Home grooming is for pet parents who have a trusted relationship with their pets. They may groom their dogs or cats regularly or do a “touch up” between grooming appointments. Successful home grooming requires the right tools and patience.

As wellness for dogs and cats becomes more important to pet parents, the pet industry is seeing natural and organic products growing in popularity. Pet parents may study the ingredients in grooming products like shampoos and conditioners to keep their pets healthy and to avoid allergic reactions. Many prefer products that do not contain paraben, sulfate, phthalate and artificial fragrances and ingredients. Today’s pet parents may also seek products that are cruelty-free in development and production.

Grooming Dogs

No dog owner will disagree that their beloved canine can stink. A dog may need a bath every six weeks or more frequently, depending on its breed, health and environment. Coat trims are best done when the hair is dry, not wet, and the grooming routing can include a nail trim.

Most dogs do well with brushing and bathing, but it may take patience and a few tries before a dog settles into home grooming. When trimming or cutting hair, it takes a well-behaved, calm dog or two people to keep the pooch safe and make the haircut even.

Pet parents must decide if grooming at home or by a professional is the best for their dog’s temperament and age. A regular visit to a pet groomer or a bath at a local pet store’s wash station may be more successful than home grooming.

Grooming Cats

While cats do a lot of grooming on their own, they may occasionally need a bath or help with flaking, dry skin. Cats with long hair may need regular brushing. Nails should be trimmed every few weeks to save carpeting, furniture and your skin from scratches.

If you ever tried to bathe a cat or trim its nails, you know it is not always possible. Most cats have “sensitive spots” on their bodies that they do not like touched. Many freak out when they get wet. Some cats don’t even like having their coats brushed.

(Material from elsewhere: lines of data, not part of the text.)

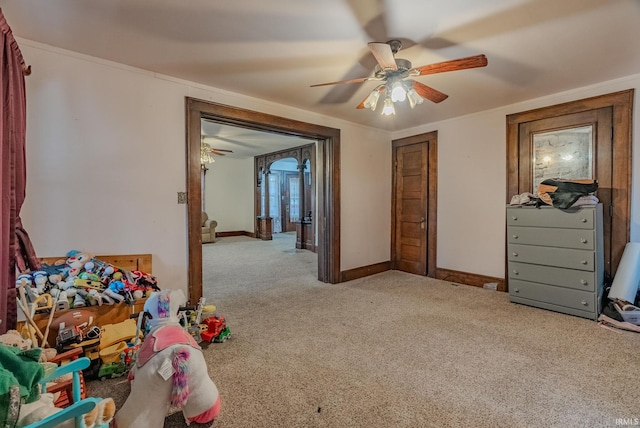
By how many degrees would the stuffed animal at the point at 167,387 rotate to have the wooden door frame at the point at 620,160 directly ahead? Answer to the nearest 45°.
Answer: approximately 90° to its right

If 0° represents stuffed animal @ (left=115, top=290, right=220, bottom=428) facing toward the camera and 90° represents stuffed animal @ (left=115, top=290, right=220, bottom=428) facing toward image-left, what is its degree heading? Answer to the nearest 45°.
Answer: approximately 180°

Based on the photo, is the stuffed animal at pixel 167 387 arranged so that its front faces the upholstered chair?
yes

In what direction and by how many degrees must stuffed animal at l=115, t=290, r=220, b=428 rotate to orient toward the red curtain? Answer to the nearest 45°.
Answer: approximately 45° to its left

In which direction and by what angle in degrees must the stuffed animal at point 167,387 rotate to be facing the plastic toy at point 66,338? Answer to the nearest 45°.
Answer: approximately 45° to its left
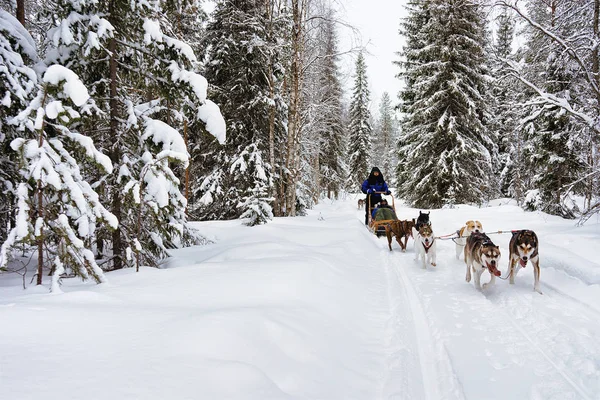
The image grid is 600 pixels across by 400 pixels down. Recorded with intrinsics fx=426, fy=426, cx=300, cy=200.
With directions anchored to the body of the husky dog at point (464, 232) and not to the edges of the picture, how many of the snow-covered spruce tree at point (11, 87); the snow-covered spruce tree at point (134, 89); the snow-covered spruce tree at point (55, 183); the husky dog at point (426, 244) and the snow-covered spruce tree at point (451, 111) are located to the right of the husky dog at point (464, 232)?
4

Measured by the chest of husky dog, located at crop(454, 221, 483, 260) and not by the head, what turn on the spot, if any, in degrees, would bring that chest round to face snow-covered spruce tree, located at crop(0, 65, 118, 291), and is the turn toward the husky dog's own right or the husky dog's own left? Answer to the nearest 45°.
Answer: approximately 90° to the husky dog's own right

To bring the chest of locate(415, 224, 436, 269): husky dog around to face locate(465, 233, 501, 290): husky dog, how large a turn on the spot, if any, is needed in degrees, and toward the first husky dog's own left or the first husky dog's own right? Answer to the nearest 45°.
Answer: approximately 45° to the first husky dog's own left

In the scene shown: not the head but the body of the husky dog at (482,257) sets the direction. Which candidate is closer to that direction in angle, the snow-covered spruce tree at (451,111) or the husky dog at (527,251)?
the husky dog

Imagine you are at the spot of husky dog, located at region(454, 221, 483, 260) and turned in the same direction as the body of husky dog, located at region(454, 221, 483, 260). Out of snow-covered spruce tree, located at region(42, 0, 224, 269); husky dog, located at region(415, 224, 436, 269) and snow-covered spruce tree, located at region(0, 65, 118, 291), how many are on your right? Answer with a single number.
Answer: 3

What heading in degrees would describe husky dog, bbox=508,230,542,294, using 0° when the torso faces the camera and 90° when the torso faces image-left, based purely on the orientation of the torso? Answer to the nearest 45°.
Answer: approximately 0°

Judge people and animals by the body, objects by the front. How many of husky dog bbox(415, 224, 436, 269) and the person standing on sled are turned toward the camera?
2

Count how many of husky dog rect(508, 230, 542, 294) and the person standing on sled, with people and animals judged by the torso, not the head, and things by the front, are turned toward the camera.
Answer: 2
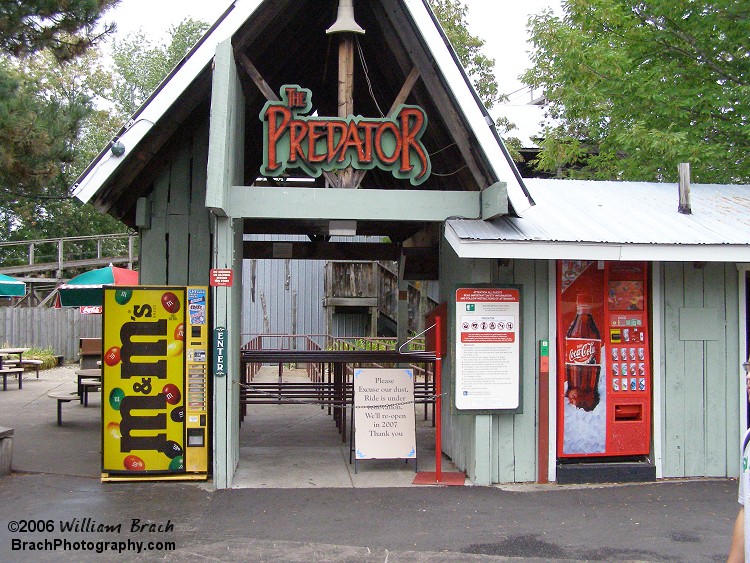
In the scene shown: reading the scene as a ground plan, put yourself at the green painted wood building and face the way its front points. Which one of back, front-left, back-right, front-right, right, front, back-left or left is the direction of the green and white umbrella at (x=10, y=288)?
back-right

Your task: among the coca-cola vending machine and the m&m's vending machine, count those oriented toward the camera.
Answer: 2

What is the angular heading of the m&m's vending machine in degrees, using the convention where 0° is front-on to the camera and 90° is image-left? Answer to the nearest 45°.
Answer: approximately 0°

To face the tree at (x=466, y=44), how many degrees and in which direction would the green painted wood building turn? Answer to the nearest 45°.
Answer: approximately 180°

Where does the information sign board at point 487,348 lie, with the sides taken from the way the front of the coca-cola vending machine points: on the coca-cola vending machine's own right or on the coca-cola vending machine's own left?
on the coca-cola vending machine's own right

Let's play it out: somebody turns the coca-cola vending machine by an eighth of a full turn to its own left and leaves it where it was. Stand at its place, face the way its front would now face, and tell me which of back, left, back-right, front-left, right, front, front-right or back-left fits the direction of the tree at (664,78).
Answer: back-left

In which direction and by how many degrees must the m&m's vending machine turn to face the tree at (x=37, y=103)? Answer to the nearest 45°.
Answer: approximately 135° to its right

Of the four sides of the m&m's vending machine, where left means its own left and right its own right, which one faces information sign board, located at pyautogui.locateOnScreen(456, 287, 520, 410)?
left
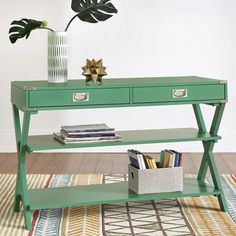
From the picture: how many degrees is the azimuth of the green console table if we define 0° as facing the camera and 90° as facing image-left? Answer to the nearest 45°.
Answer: approximately 0°
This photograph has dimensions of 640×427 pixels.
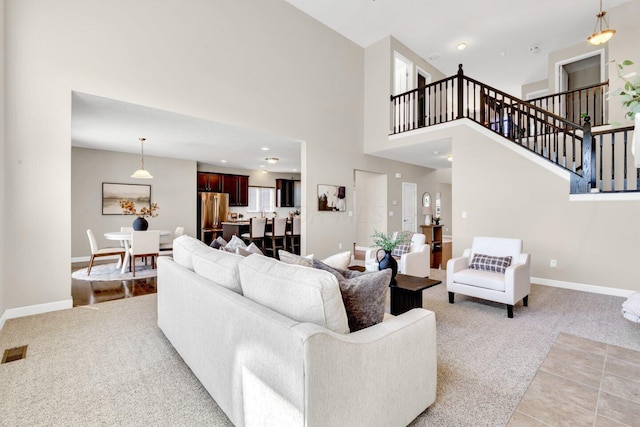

Gentle brushing is a good first test to determine tolerance to handling and grooming. For pesky felines who refuse to cooperate with home grooming, professional groomers for bathing and the veterinarian’s office for nail clipping may be the answers.

Home Grooming Products

To home groom, be prepared with the right products. Plus, have treats on hand to reward your cat or dog after a nail trim, bath or brushing.

  • Coat Products: Combs, brushes and shedding blades for the right length of fur; grooming shears; shampoos (wet and dry) and conditioners; powders and sprays for de-shedding, itchy/dry skin relief and allergy prevention; and odor control products like wipes and sprays.
  • Ear Products: Cleansers
  • Eye Products: Tear stain remover
  • Nail Products: Clippers, grinders and styptic powder (to stop bleeding). For white nails, avoid cutting the quick, the pink area in the nail with blood and nerve vessels. For black nails, clip a bit at a time until you see a black dot on the tip.

For pet retailers, pet grooming products can have a high sales margin.  Consider grouping the grooming tools and products in one area of the store under a “Spa & Wellness Supplies” sign to attract customers who are devoted to soft, clean dogs and cats.